I went to the performance-trends site. From your experience, what engine analyzer would be a good package for getting close - I was thinking the PLUS model and not the full blown PRO model. I would be looking for general trends out of this simulation.

I like your idea - I didn't think the software was this affordable.

Good suggestion

Thanks

 

[NzRyan]

Hi,

thanks Incandescent, hate that when you doing the math late at night, I looked at the piston speed, twice even, forgot to div by 60 for per second..

All looks good now on calculations.

Cheers
Ryan

 

[thundair]

The head design is one of those "The more you know the more complicated it gets." I thought I knew everything about head design untill I spent time at Branch Flowmetrics and Feuling R&D. My point is the velocities , delamination reversion waves, converging port walls,valve size and shape,rod ratio,lobe centers etc. The best chance of hiting your mark is use as many imperical formulas as possible with heads that are working in your rpm/bore requirements.
I use a ratio between exhaust & intake sizes of 1.2-1.3 after looking at everthing from Cosworth to Ducati. I use a 1.8:1 rod ratio gatering info from Jerry Branch Grumpy Jenkins and others. One last point that flow bench numbers can be deceptive as there is no piston in motion...

 

[NzRyan]

Hi All,

Now with theese caculations for peak power/rpm port sizes, would the port size be the same for turbo charged engines?.


Thanks
Ryan

 

[rhcycle]

I use the Performance trends soft ware and have had some good results on HD engines .theres a couple of examples in the pro version that are ether engines i built or worked on and they have produced very close results .i have also ran Hondas CRF 450 in the program and have shown very similar results in stock and modified engines these are a 4 valve engine. Ron Hamp, RHC

 

[ads22]

V114:

If you're mostly looking for trends, either the regular or the plus version should do fine. The plus version is mostly convenience enhancements.

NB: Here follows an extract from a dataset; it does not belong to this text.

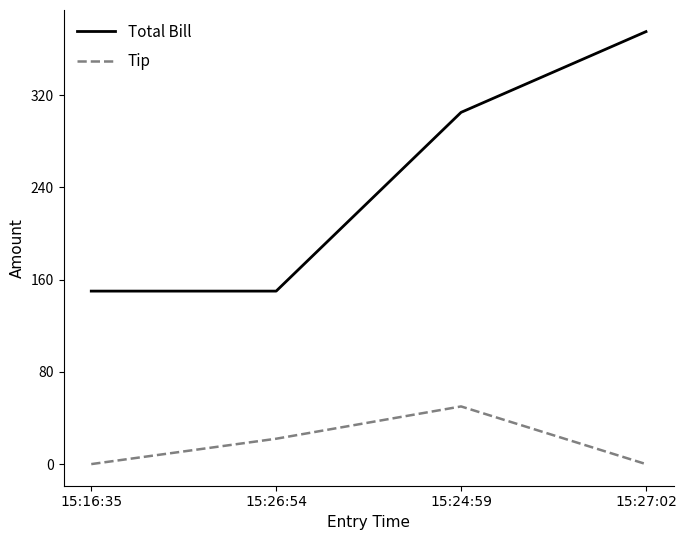

What is the lowest value of the Total Bill series?

150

If you're going to actually model your engine in detail, you might want to consider the pro version as mentioned by Ron Hamp. I think it's a rather different, heavier duty program that allows modeling of actual port profiles, etc.

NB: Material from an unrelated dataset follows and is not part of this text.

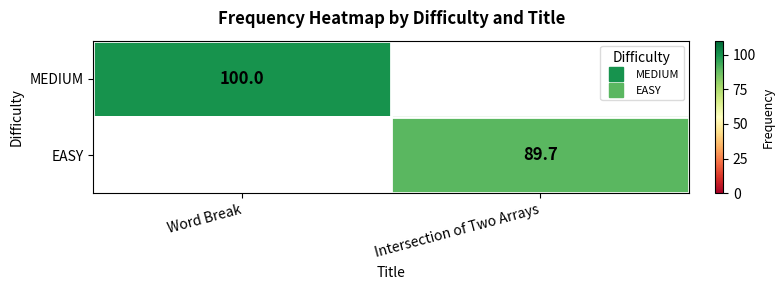

Which has a higher value, Intersection of Two Arrays or Word Break?

Word Break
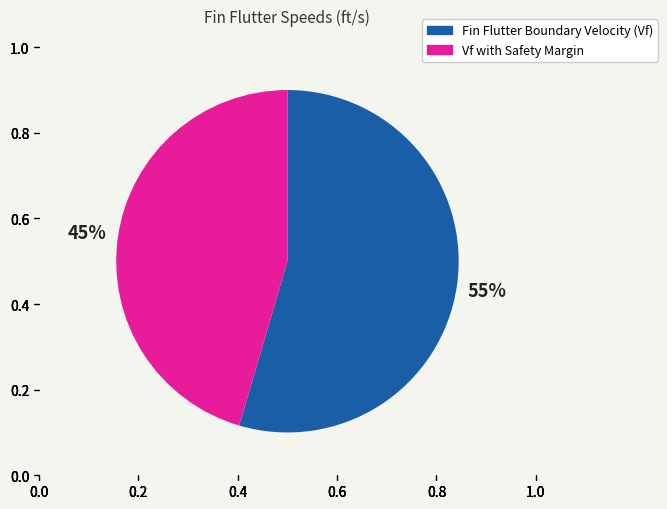

Does any single category account for the majority?

Yes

But you'll certainly learn a LOT playing with the regular or plus version, and it should get you in the ballpark as to port sizes, valve sizes, required cfm flows, approx cam specs, etc. Actually quite fascinating to play with, and really helps develop a feel for how all this stuff interacts.

Al Seim

 

[v114]

richdubbya,

earlier you posted a rely stating "How does the area of the smallest point in the port or manifold compare to the valve curtain area?"

The valve curtain area here is approx 4.75 sq in for both intake valves together at max lift

The smallest x-section of the port is approx 2.7 sq in.

The existing intake x section is approx 3.00 sq in.

question is: what should the comparison look like?


thanks again for the help

 

[schmidtj86]

Does that valve curtain area at max lift take into account valve to cylinder wall clearance? May need to approximate that part if you're trying to simulate it.

 

[richdubbya]

You seem to be fairly close to what I use, port x section about 61% of curtain area. Your figures are a little lower. Making the transition from the single port to the 2 short ports is important. There has to be an increase in x section to accommodate the 2 valves and curtain area but try to make this gradual rather than abrupt to avoid a sudden loss in velocity. There is a trade off here, between velocity and the ability to keep up with the excellent mid lift flow of the 2 valves. Four valve engines need very fast opening intake lobes with less duration than you might think. It sounds simplistic, but IMO the intake valves must closely follow the piston down the cylinder. If the typical 2 valve cam lobe is used, then you need high velocity and long duration, and you end up with very little benefit (just combustion efficency) over a 2 valve engine.